- [EXERCISE TASK 1]:
Decide whether each statement agrees with the article on Norway's new government and its universities, answering yes or no and quoting the words of the article that settle it: (a) The Labour Party won 48 of the 169 seats. (b) The Socialist Left Party stayed in the coalition negotiations. (c) The college at Nesna was closed by the Nord University board in 2016.
- [EXERCISE TASK 2]:
Carry on the article about Norway's new government and its universities from the point where it stops.

- [TEXT PASSAGE]:
NORWAY

Universities press for more autonomy under new government
A left-leaning coalition will take power following the general election in Norway on 12 September, with higher education expected to be high on the new government’s agenda.Initially the three parties that together could form a majority – Labour Party (48 seats out of 169), the Centre Party (28 seats) and the Socialist Left Party (13 seats) – were negotiating to establish a majority coalition government, replacing the Conservative Party-led government which was in power as a minority government for eight years.
However, on 29 September the Socialist Left Party, SV, withdrew from the negotiations, a decision which the media described as a victory for the leader of the Centre Party, Trygve Slagsvold Vedum, who had said in the election campaign that he would not govern together with the Socialist Left Party.
Labour and the Centre Party will now try to form a minority government.
Higher education and research were a prominent issue in the election campaign this time. The prime minister to be, Jonas Gahr Støre of the Labour Party, said in May that the Labour Party now seeks the post of minister for higher education and research in a Labour-led government, a post the Labour Party had not held since 2001.
During the Conservative-led government era there were several far-reaching reforms in higher education, with mergers of higher education institutions, increasing numbers of students at private institutions, the introduction of a flat-rate cut of 0.5% on all governmental budgets to be transferred to ‘special politically important areas’, and an increased monitoring of statistical indicators of institutions and staff performance, labelled as ‘New Public Management’, which has been severely criticised.
In the election campaign several of the political parties said they would address these reforms if elected and redress some of the actions decided upon by the former government and in parliament.
Back in July, the major Norwegian newspaper Aftenposten reported that several hundred people met at Nesna – a college merged into Nord University in 2016 as part of university reforms and then closed by a decision of the Nord University board in 2019 – where Vedum, the Centre Party leader, promised to re-open the college.
“After the election we will write a governmental declaration that there shall be a college at Nesna as a symbol of a new politics,” he said.
Universities Norway intervenes
Meanwhile, the Universities Norway (UHR) organisation, representing 32 Norwegian higher education institutions, sent an open letter to the coalition negotiators presenting seven demands based on the principle that “university autonomy is the best way of securing quality and thrust in knowledge”.
The demands, which were followed up by several interviews by Professor Sunniva Whittaker, chair of the board of UHR, who is also rector at the University of Agder, are:
• Reform governance of the higher education sector with more overarching objectives and less ‘governance by details’.
• Improve the conditions for basic and long-term research and take action to have more permanent top research milieus in Norway.
• Strengthen the public R&D investment beyond the current 1% of the GNP (gross national product) and work for realising the goal of 3% of GNP for research by 2030.
• Give higher education institutions an action space for realising an even higher responsibility for lifelong learning.

- [DATASET ROWS]:

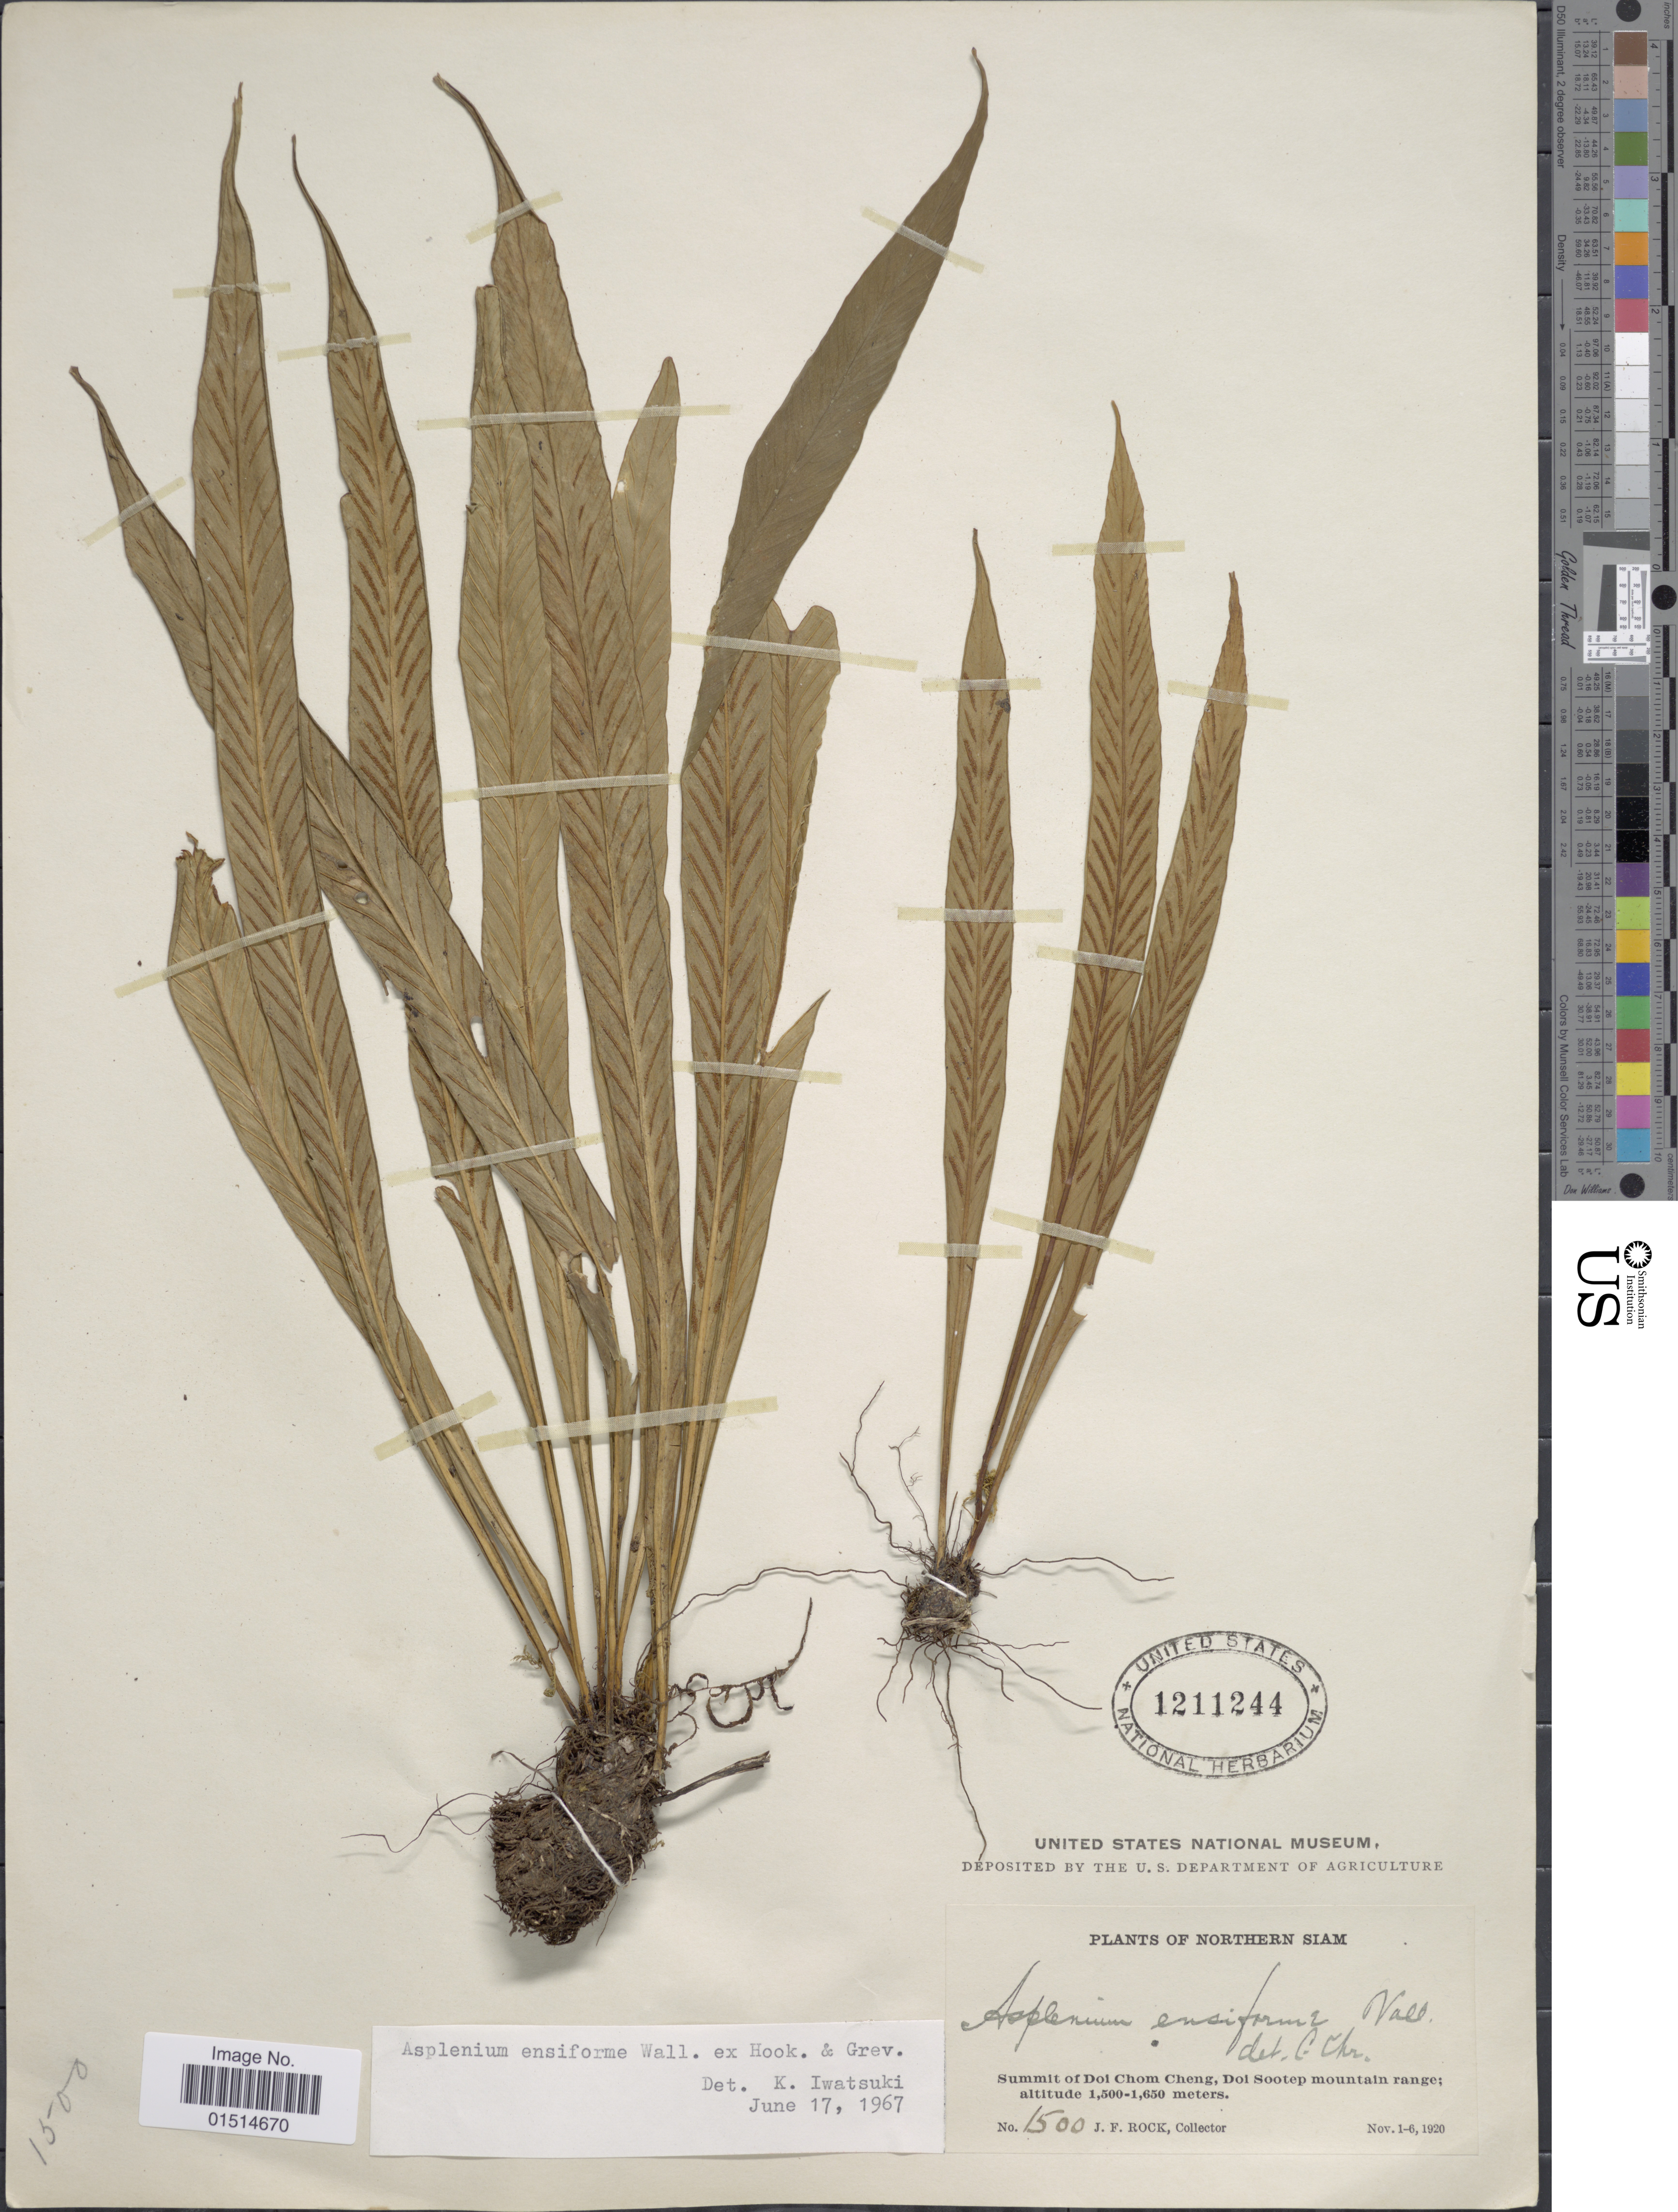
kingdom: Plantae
--
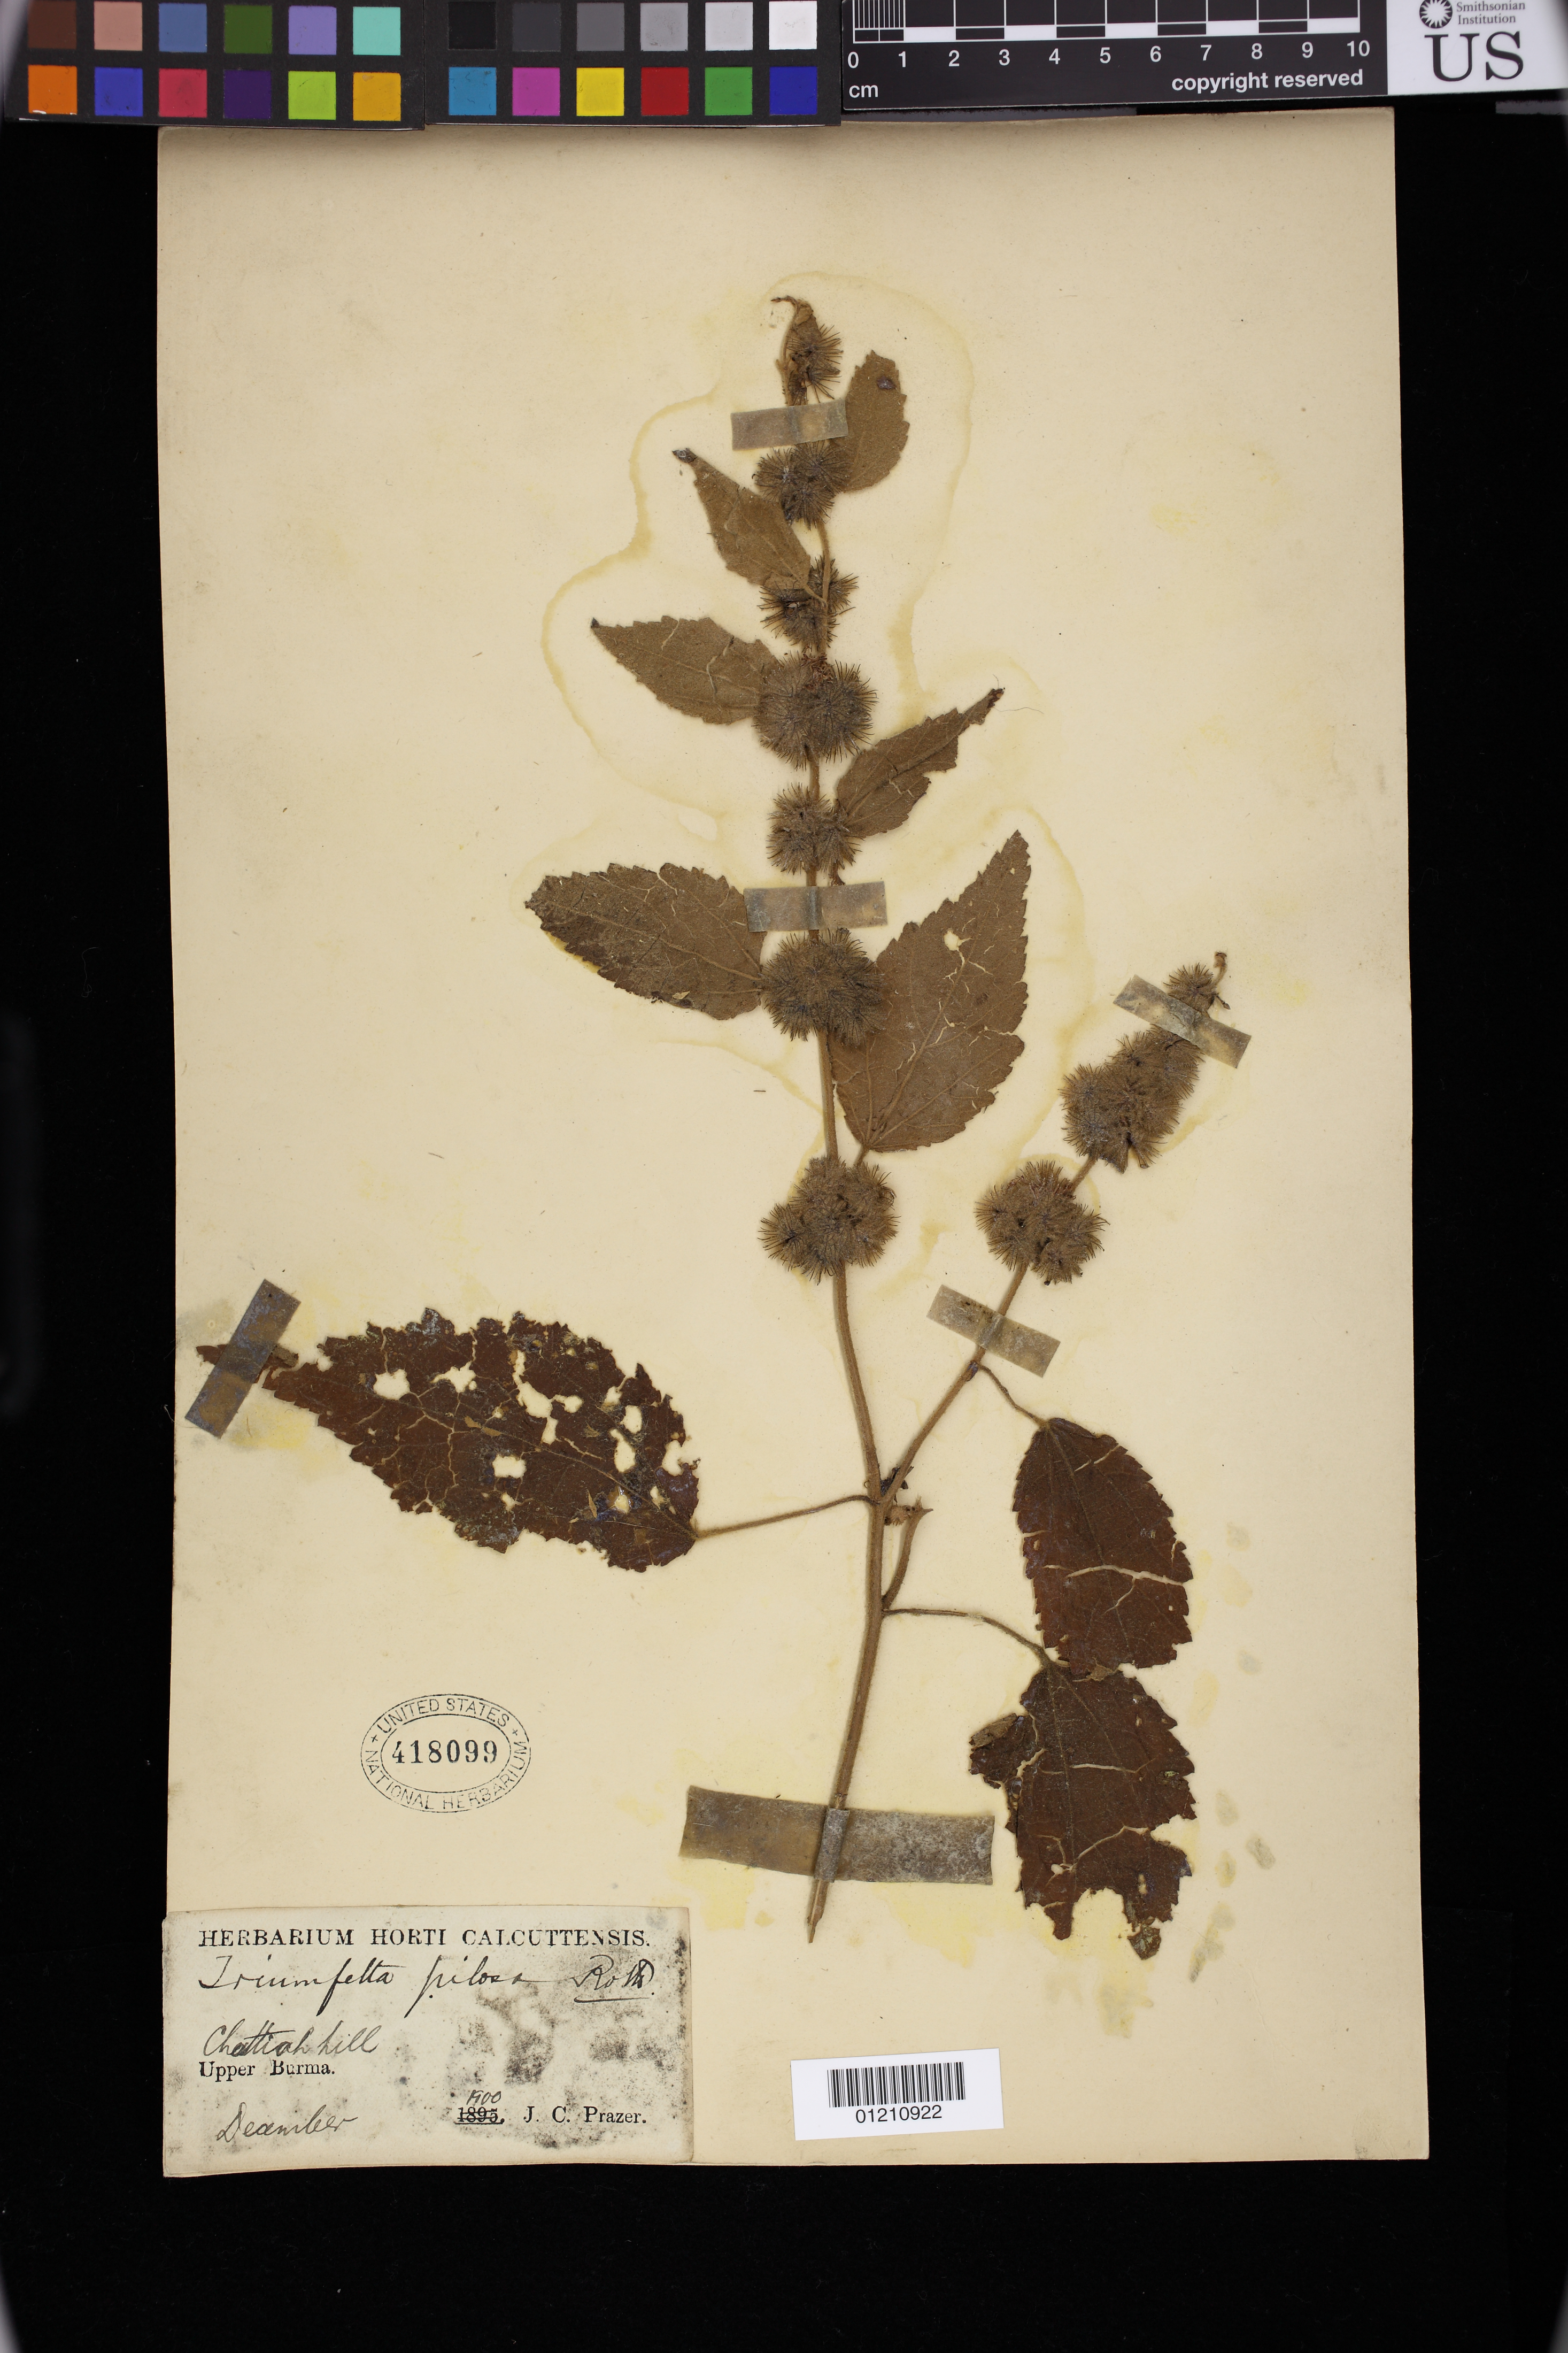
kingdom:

- [WRITTEN REPLY 1]:
(a) Yes: "Labour Party (48 seats out of 169)"
(b) No: "on 29 September the Socialist Left Party, SV, withdrew from the negotiations"
(c) No: "merged into Nord University in 2016 as part of university reforms and then closed by a decision of the Nord University board in 2019"

- [WRITTEN REPLY 2]:
• Stop the budget cuts to universities. (The so-called ABE reform of 0.5% budget cuts at all governmental institutions – ‘cutting bureaucracy and increasing efficiency through budget cuts’ – introduced by the Solberg government in 2015.)
• Set up an advanced plan for digitalisation, including infrastructure and e-infrastructure and upgrading of learning and research buildings.
• Meet the students’ demand for increased funding to each student (in the form of grants and loans) by raising the annual allocation to NOK159,600 (US$18,300), to be regulated each year, and build more new and green housing for students.
After the letter was published, Whittaker was interviewed by the newspaper VG and by the researchers’ magazine Forskerforum and was asked if UHR’s demands to strengthen university autonomy also implied that politicians should not intervene and should revoke the decision to close down the Nesna college.
She said: “Yes, we are against a detailed governance by the government of the sector. This includes the closing down of Nesna. Our standpoint is that it is the higher education institutions themselves and their boards that have to decide on these matters.”
Letter should not have been sent
In the weekly Dagens Perspektiv on September 29 the editor, Magne Lerø, wrote: “If there is something the new government will not care about, it is the letter from UHR. This letter Universities Norway should not have sent. They are not served by placing themselves on a collision course with the new government.”
But Professor Sigmund Grønmo, who was rector at the University of Bergen from 2005 to 2013 and who grew up in the Nordland county, told University World News: “The re-opening of Nesna college is no threat to the autonomy of universities.”
He said UHR had formulated the seven points seeking to have them included in the government declaration and one of them, the call for governance reform with overarching goals, is particularly important.
In an interview with VG on 29 September, Whittaker of UHR said the resistance to ‘governance by details’ is relevant for the closure of study places like Nesna. She said that it was the governing boards of the higher education institutions that have this authority. “Even if this view is controversial … in principle, it is the universities and the university colleges that have the autonomy to decide how many study locations they should have.”
Grønmo said VG had gone too far in saying that the university sector is “demanding that the Centre Party in government should keep its hands off Nesna”.
“The most important point is this: Even if it is the universities and the university colleges that themselves decide upon their study places, it is the government and parliament that decide where universities and university colleges shall be located.
“They can decide to re-establish the Nesna college as an autonomous college without threatening the autonomy of other universities or university colleges,” Grønmo told University World News.